Unsere Welt wird sich durch Verfahren der Künstlichen Intelligenz verändern. Wir merken dies unter anderem in unserem Umfang mit Computersystemen (meist in der Cloud). Führten früher gleiche Eingaben zu gleichen Ausgaben ohne weitere Nebeneffekte, „beobachten“ uns die Systeme mittlerweile, lernen aus unserem Verfahren und passen sich uns an (besonders gut zu beobachten in Form der personalisierten Werbung) . Unsere Beziehung zu technischen Systemen verändert sich und wir stehen diesbezüglich erst am Anfang.

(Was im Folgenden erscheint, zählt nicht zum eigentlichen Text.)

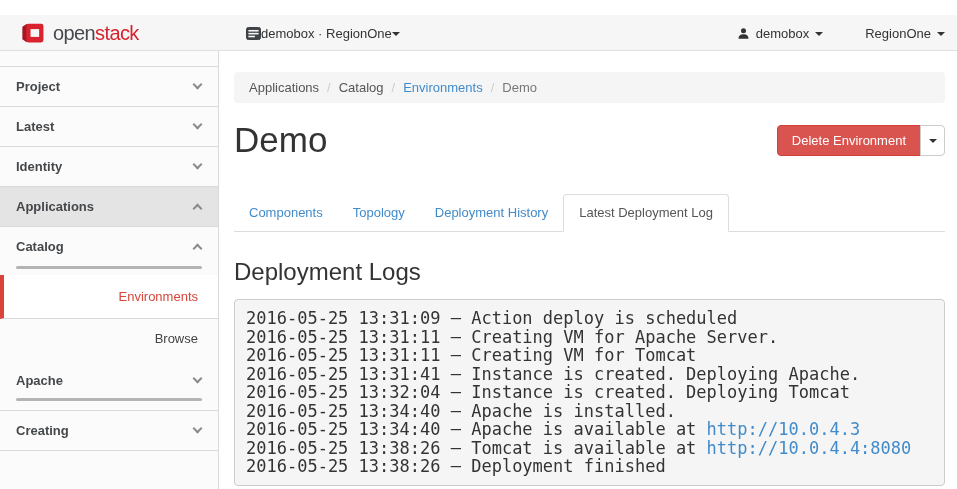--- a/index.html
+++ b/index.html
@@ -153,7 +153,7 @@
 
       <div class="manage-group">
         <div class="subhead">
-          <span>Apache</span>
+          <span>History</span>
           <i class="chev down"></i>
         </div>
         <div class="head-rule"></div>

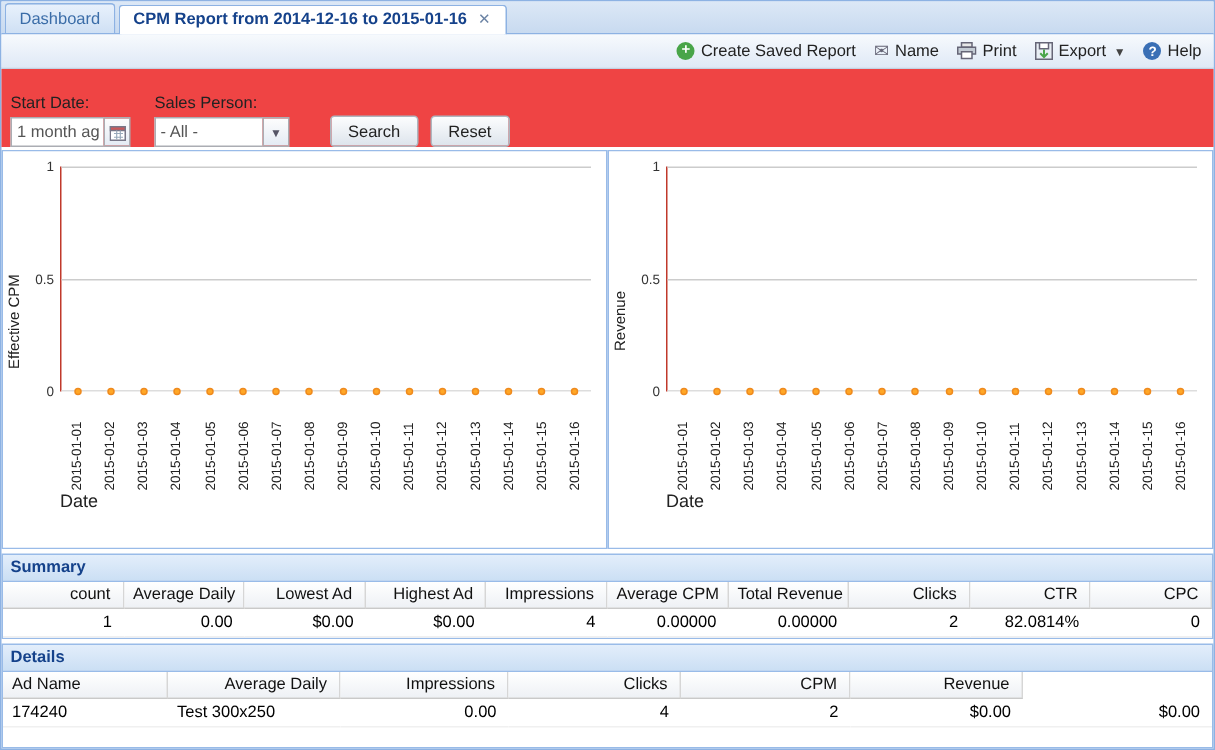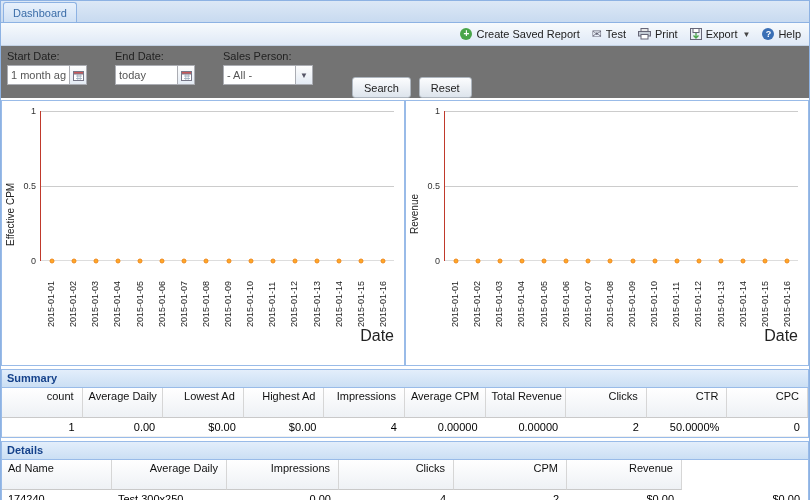--- a/index.html
+++ b/index.html
@@ -182,6 +182,10 @@
   <div class="tabbar">
     <div class="tab">
       <span>Dashboard</span>
+    </div>
+    <div class="tab active">
+      <span>CPM Report from 2014-12-16 to 2015-01-16</span>
+      <span class="tab-close">✕</span>
     </div>
   </div>
 

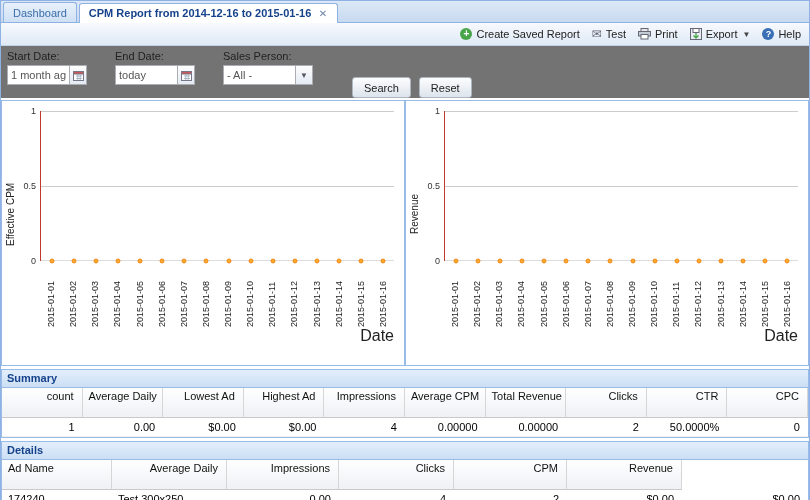--- a/index.html
+++ b/index.html
@@ -196,7 +196,7 @@
     </div>
     <div class="tool-btn">
       <span class="glyph-icon">✉</span>
-      <span>Test</span>
+      <span>Name</span>
     </div>
     <div class="tool-btn">
       <span style="line-height:0;">

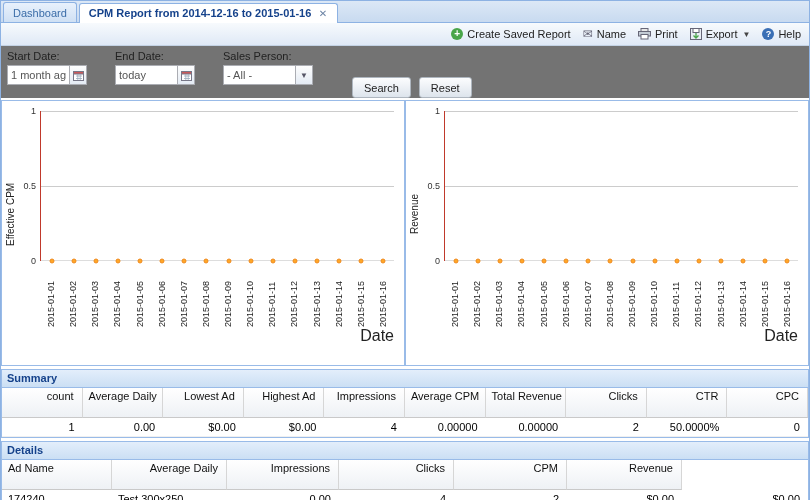--- a/index.html
+++ b/index.html
@@ -69,9 +69,9 @@
 
   
   .filters {
-    flex: 0 0 49px; background: #737373;
-    display: flex; align-items: flex-start;
-    padding: 4px 6px 0 6px; gap: 28px;
+    flex: 0 0 49px; background: #ef4444;
+    display: flex; align-items: flex-end;
+    padding: 4px 6px 0 6px; gap: 16px;
   }
   .field-group { display: flex; flex-direction: column; gap: 3px; }
   .field-label { color: #222; }

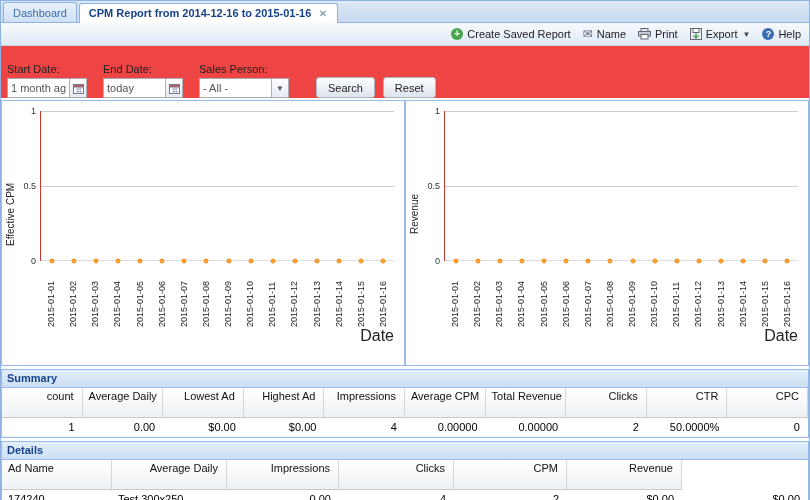--- a/index.html
+++ b/index.html
@@ -230,19 +230,6 @@
       <label class="field-label">Start Date:</label>
       <div class="field-wrap">
         <input class="text-input" type="text" value="1 month ago" style="">
-        <div class="trigger">
-          <svg width="11" height="11" viewBox="0 0 11 11">
-            <rect x="0.5" y="1.5" width="10" height="9" fill="#fff" stroke="#778"></rect>
-            <rect x="0.5" y="1.5" width="10" height="2.5" fill="#c9585a" stroke="#778"></rect>
-            <path d="M3 6 H9 M3 8.5 H9 M4.8 4 V10 M7.2 4 V10" stroke="#9ab" stroke-width="0.8"></path>
-          </svg>
-        </div>
-      </div>
-    </div>
-    <div class="field-group">
-      <label class="field-label">End Date:</label>
-      <div class="field-wrap">
-        <input class="text-input" type="text" value="today" style="">
         <div class="trigger">
           <svg width="11" height="11" viewBox="0 0 11 11">
             <rect x="0.5" y="1.5" width="10" height="9" fill="#fff" stroke="#778"></rect>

Im Geschäftsleben wird sich der Trend fortsetzen, dass gewisse Tätigkeiten durch Computer ersetzt oder ergänzt werden, zum Beispiel die Erkennung von Mustern in bildgebenden Verfahren der Medizin oder klassische Schreibtischjobs wie die Recherche zur Klärung juristischer Zweifelsfälle. Einerseits bietet dies Chancen für Unternehmen und Organisationen, die diesen Trend vorteilhaft für sich zu nutzen wissen. Andererseits bedroht es den Arbeitsplatz von vielen Menschen, die sich bislang nicht als mögliches Opfer einer Automatisierung vermutet hätten.

Bemerkenswert ist, dass die Zusammenarbeit von Mensch und Maschine eine noch höhere Bedeutung bekommen könnte, gelegentlich als „Augmented Intelligence“ bezeichnet. Im Zusammenspiel zwischen Mensch und Künstlicher Intelligenz lassen sich die jeweiligen Stärken vereinen um die Leistungsfähigkeit zu maximieren. Auch im Schach ist eine Kombination aus Menschen und Computern derzeit jedem Menschen und jedem Computer überlegen, wobei interessanterweise im Team nicht der beste Schachspieler der Welt oder der stärkste Computer erforderlich ist sondern eine gut aufeinander eingestellte Kombination, die die Zusammenarbeit in den Vordergrund stellt.

Ob Augmented Intelligence der Weisheit letzter Schluss ist oder nur ein Intermezzo bis zur Superintelligenz, wird niemand heute fundiert beurteilen können. Wir werden sehen.